Transcribed page contents:
++++

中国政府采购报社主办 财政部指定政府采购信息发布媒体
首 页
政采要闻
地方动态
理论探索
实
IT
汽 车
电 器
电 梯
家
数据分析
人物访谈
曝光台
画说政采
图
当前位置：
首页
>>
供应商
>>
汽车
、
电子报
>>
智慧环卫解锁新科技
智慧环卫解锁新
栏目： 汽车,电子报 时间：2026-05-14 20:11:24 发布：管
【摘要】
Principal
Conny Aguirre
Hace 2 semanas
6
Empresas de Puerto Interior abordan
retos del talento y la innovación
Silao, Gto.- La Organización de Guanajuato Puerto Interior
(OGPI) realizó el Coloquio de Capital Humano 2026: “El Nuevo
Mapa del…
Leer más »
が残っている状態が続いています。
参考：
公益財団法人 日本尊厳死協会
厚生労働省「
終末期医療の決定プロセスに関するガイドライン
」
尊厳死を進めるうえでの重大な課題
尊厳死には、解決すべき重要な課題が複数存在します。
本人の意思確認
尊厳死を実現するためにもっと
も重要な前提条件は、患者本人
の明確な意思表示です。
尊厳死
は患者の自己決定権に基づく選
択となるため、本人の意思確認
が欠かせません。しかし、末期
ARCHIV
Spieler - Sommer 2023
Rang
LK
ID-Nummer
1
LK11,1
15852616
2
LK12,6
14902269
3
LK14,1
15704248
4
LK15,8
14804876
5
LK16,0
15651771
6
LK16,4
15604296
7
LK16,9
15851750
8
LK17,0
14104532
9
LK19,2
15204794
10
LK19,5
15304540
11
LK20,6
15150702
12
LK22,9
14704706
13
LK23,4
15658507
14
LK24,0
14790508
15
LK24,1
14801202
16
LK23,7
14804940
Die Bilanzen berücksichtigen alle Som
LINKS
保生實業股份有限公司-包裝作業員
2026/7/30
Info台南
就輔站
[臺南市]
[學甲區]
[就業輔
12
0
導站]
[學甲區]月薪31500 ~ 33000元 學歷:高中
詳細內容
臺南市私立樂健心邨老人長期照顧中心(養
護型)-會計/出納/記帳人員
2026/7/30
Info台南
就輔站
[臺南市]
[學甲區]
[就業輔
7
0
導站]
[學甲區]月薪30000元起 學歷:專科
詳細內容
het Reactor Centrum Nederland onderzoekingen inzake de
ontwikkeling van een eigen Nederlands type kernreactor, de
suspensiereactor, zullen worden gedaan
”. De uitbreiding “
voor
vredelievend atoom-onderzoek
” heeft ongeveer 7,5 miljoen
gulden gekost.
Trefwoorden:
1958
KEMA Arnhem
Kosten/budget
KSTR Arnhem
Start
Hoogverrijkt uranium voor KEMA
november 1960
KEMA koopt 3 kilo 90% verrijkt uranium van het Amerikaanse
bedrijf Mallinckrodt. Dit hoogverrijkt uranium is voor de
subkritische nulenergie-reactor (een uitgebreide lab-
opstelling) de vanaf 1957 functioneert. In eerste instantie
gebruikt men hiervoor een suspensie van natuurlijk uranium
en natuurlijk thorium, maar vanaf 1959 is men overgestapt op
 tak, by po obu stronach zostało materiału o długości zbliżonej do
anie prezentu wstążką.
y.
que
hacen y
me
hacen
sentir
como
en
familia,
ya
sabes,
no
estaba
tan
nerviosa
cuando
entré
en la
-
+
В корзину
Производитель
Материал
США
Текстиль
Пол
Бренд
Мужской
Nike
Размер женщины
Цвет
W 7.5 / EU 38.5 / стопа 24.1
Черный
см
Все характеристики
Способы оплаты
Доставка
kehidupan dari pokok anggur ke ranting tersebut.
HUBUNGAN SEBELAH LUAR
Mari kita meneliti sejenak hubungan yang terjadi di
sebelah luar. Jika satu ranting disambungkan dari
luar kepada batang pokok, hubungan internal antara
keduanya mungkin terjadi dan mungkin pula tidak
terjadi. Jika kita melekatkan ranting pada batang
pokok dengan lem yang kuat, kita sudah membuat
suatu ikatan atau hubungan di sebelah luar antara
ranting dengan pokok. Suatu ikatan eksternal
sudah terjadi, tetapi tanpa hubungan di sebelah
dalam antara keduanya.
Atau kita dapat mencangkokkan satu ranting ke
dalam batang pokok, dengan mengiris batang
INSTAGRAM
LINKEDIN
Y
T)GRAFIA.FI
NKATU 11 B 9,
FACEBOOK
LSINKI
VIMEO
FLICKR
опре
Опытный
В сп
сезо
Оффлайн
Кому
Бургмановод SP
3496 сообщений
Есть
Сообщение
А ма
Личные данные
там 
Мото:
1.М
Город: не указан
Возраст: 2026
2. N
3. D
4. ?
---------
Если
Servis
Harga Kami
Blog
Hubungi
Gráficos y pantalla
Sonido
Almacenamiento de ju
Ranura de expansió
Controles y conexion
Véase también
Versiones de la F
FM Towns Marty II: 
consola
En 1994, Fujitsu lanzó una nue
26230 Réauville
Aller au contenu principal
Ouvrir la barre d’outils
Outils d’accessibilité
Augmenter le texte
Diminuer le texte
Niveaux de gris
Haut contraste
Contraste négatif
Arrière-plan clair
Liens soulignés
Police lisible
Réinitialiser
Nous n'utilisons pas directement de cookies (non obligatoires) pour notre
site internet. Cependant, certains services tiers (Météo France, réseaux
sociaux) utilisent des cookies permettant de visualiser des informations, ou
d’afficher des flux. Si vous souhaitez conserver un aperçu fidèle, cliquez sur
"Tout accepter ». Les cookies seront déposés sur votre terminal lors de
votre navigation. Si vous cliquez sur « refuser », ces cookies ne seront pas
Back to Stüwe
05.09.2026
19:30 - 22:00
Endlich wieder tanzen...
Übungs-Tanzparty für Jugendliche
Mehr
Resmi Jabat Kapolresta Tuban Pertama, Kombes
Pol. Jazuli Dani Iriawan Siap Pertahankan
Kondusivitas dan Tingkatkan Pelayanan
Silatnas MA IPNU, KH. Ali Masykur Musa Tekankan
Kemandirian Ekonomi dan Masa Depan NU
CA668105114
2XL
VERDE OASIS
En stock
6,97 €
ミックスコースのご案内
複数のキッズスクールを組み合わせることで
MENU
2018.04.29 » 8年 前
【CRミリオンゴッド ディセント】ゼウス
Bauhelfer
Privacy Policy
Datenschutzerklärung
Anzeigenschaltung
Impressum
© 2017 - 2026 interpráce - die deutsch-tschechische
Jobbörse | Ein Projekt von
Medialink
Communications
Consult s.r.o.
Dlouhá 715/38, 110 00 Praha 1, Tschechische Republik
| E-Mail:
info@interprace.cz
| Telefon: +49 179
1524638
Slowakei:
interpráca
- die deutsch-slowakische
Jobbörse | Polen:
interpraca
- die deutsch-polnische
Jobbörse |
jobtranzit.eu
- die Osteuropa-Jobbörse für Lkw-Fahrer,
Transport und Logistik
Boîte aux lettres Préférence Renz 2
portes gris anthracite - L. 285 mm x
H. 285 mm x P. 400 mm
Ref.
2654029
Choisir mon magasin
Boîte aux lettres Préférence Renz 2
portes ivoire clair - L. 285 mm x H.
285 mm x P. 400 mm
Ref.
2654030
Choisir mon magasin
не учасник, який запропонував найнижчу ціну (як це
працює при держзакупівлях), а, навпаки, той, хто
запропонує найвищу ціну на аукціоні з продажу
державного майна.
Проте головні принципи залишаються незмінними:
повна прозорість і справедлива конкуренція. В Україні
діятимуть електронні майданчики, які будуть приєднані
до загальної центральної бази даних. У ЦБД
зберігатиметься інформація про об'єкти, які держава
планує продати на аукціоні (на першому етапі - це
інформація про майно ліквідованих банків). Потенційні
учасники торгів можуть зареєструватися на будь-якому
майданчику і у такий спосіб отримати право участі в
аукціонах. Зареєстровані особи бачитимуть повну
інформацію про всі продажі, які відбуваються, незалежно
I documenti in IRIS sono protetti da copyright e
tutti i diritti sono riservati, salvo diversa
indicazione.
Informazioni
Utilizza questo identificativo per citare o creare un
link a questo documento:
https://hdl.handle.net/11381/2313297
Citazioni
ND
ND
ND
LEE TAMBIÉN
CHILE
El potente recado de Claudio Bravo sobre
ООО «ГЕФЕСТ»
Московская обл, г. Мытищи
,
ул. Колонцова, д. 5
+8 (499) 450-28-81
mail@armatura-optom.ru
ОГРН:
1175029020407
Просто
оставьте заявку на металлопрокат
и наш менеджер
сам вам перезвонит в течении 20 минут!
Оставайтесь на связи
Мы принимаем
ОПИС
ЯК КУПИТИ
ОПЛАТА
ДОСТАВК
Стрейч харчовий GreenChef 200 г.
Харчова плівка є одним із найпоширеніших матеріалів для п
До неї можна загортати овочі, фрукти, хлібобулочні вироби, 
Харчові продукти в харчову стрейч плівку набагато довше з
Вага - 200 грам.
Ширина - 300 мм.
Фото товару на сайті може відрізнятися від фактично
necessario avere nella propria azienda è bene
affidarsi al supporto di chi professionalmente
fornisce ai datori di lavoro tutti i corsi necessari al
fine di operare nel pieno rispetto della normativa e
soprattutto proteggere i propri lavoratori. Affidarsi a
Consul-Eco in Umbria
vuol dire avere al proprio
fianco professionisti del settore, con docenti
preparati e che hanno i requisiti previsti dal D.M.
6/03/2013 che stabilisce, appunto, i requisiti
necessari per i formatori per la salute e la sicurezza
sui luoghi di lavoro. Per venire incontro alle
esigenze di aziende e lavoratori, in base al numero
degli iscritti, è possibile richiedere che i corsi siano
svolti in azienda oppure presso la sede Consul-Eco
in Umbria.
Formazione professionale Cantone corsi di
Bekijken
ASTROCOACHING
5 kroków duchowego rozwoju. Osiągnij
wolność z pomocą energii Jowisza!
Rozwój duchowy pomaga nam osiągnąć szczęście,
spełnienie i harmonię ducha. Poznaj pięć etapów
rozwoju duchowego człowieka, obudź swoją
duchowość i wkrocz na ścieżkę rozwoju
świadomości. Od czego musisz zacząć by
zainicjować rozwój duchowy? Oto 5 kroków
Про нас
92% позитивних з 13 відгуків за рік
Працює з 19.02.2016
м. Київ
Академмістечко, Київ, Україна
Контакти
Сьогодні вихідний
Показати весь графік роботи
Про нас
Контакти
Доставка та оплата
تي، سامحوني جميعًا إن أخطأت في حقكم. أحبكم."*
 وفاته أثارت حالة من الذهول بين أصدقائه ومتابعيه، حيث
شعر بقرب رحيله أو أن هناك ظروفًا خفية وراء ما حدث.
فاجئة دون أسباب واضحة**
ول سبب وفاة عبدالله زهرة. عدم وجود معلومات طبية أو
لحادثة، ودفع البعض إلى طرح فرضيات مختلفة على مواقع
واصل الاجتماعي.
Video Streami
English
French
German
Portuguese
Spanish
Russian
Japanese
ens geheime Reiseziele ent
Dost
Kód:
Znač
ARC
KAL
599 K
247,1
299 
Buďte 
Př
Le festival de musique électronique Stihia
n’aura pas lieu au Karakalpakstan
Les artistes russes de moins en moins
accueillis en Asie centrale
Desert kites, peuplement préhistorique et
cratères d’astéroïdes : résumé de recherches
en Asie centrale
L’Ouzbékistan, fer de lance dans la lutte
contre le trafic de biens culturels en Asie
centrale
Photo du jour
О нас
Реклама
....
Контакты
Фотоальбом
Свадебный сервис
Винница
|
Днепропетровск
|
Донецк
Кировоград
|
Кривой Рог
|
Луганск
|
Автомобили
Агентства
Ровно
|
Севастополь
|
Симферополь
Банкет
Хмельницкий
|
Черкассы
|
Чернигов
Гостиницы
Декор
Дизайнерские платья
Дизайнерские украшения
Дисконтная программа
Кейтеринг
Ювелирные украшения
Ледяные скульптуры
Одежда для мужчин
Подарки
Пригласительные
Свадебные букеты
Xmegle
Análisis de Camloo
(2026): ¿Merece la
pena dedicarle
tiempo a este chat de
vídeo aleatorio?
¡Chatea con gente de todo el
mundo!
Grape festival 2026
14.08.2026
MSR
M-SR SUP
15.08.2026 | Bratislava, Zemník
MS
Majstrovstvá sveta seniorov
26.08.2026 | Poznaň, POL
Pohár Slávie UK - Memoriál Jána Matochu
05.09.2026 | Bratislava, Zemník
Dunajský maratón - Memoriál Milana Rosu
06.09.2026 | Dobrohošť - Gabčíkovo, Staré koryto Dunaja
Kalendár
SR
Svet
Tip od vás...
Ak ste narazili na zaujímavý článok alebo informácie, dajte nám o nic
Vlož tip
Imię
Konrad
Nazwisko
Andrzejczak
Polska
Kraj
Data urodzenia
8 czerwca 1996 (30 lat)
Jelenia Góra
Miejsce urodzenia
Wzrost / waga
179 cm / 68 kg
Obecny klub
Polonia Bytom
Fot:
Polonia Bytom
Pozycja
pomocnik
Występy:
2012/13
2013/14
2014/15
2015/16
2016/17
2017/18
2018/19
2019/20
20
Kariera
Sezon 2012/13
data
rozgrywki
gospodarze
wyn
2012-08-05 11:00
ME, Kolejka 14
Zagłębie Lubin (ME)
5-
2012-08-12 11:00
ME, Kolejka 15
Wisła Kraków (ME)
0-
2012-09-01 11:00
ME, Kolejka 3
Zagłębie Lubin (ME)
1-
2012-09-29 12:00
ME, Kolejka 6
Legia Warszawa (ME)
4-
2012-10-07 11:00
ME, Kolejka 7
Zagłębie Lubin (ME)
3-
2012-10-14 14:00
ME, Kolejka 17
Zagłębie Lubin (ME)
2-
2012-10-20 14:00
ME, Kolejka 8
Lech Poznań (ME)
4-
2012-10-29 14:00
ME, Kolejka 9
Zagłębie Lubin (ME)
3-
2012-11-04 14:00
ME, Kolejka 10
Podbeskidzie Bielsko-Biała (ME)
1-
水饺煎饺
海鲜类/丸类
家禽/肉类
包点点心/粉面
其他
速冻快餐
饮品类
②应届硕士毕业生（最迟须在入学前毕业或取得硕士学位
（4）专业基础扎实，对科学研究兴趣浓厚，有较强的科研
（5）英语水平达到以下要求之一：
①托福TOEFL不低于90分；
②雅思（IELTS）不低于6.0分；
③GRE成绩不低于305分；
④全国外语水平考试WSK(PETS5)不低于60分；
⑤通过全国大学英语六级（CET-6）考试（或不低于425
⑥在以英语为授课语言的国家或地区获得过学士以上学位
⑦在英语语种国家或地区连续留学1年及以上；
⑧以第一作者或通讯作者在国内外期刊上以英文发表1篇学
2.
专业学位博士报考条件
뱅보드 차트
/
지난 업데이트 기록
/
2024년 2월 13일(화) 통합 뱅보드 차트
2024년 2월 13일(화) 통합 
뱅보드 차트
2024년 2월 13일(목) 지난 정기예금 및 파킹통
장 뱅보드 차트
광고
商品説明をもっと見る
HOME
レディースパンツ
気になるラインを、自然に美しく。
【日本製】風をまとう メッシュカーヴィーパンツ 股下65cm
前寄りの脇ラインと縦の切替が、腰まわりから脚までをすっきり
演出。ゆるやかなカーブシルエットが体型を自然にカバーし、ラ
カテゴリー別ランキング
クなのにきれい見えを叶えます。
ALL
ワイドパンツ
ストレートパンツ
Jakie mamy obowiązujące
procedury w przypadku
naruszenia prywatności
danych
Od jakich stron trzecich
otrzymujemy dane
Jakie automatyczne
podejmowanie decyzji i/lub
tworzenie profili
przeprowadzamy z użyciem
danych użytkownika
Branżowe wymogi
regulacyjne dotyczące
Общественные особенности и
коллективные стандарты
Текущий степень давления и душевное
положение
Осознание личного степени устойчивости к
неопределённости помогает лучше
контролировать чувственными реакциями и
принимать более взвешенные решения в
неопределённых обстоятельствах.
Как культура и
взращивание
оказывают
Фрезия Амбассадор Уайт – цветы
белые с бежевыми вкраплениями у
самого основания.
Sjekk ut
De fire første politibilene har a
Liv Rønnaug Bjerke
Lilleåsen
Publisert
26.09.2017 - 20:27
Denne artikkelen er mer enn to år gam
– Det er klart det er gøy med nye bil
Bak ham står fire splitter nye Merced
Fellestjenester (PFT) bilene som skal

++++

> _WHAT YOU HAVE TO DO_: Each line of the records above that contains the word "texte" should be counted; give the resulting number without further words.

> _ANSWER TO THIS TASK_: 2